* **Directions for this task**:
Your task is to retype, exactly and with nothing else, every line from the one containing "IBC HomeOne" to the end of the listing.

* **Dataset extract**:

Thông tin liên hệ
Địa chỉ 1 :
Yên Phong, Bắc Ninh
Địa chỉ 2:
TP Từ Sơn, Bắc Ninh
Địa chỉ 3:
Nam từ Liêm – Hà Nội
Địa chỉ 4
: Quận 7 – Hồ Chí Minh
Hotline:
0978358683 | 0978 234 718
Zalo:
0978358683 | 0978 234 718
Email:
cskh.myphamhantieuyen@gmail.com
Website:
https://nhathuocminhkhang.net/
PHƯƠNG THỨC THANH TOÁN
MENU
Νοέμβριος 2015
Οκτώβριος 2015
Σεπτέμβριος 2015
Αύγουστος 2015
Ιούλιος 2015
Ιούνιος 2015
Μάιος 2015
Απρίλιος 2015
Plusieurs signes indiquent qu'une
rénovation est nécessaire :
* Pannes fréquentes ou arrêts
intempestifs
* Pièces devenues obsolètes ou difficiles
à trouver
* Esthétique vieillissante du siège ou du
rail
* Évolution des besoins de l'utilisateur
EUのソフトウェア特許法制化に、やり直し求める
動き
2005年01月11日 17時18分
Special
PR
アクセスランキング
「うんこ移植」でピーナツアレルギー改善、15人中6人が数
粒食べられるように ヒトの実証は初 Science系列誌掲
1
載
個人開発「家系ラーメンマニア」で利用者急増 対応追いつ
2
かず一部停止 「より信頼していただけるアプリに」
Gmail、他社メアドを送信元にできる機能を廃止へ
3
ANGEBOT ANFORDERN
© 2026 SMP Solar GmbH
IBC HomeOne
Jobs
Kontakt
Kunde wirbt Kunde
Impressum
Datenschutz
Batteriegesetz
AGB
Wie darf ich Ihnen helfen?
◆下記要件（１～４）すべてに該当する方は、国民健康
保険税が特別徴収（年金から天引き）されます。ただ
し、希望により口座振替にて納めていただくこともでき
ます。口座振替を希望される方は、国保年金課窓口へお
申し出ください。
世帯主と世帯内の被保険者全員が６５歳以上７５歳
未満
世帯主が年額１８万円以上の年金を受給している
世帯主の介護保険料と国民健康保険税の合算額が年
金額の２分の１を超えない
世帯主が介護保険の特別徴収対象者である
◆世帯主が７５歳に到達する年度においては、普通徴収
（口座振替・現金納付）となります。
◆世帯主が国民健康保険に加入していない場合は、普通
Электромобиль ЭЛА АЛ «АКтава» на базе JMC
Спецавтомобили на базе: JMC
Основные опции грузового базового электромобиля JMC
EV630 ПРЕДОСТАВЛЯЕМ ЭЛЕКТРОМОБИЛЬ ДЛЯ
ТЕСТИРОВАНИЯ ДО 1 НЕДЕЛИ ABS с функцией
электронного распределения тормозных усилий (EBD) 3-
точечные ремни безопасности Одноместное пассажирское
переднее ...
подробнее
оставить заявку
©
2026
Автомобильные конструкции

* **Answer below**:
IBC HomeOne
Jobs
Kontakt
Kunde wirbt Kunde
Impressum
Datenschutz
Batteriegesetz
AGB
Wie darf ich Ihnen helfen?
◆下記要件（１～４）すべてに該当する方は、国民健康
保険税が特別徴収（年金から天引き）されます。ただ
し、希望により口座振替にて納めていただくこともでき
ます。口座振替を希望される方は、国保年金課窓口へお
申し出ください。
世帯主と世帯内の被保険者全員が６５歳以上７５歳
未満
世帯主が年額１８万円以上の年金を受給している
世帯主の介護保険料と国民健康保険税の合算額が年
金額の２分の１を超えない
世帯主が介護保険の特別徴収対象者である
◆世帯主が７５歳に到達する年度においては、普通徴収
（口座振替・現金納付）となります。
◆世帯主が国民健康保険に加入していない場合は、普通
Электромобиль ЭЛА АЛ «АКтава» на базе JMC
Спецавтомобили на базе: JMC
Основные опции грузового базового электромобиля JMC
EV630 ПРЕДОСТАВЛЯЕМ ЭЛЕКТРОМОБИЛЬ ДЛЯ
ТЕСТИРОВАНИЯ ДО 1 НЕДЕЛИ ABS с функцией
электронного распределения тормозных усилий (EBD) 3-
точечные ремни безопасности Одноместное пассажирское
переднее ...
подробнее
оставить заявку
©
2026
Автомобильные конструкции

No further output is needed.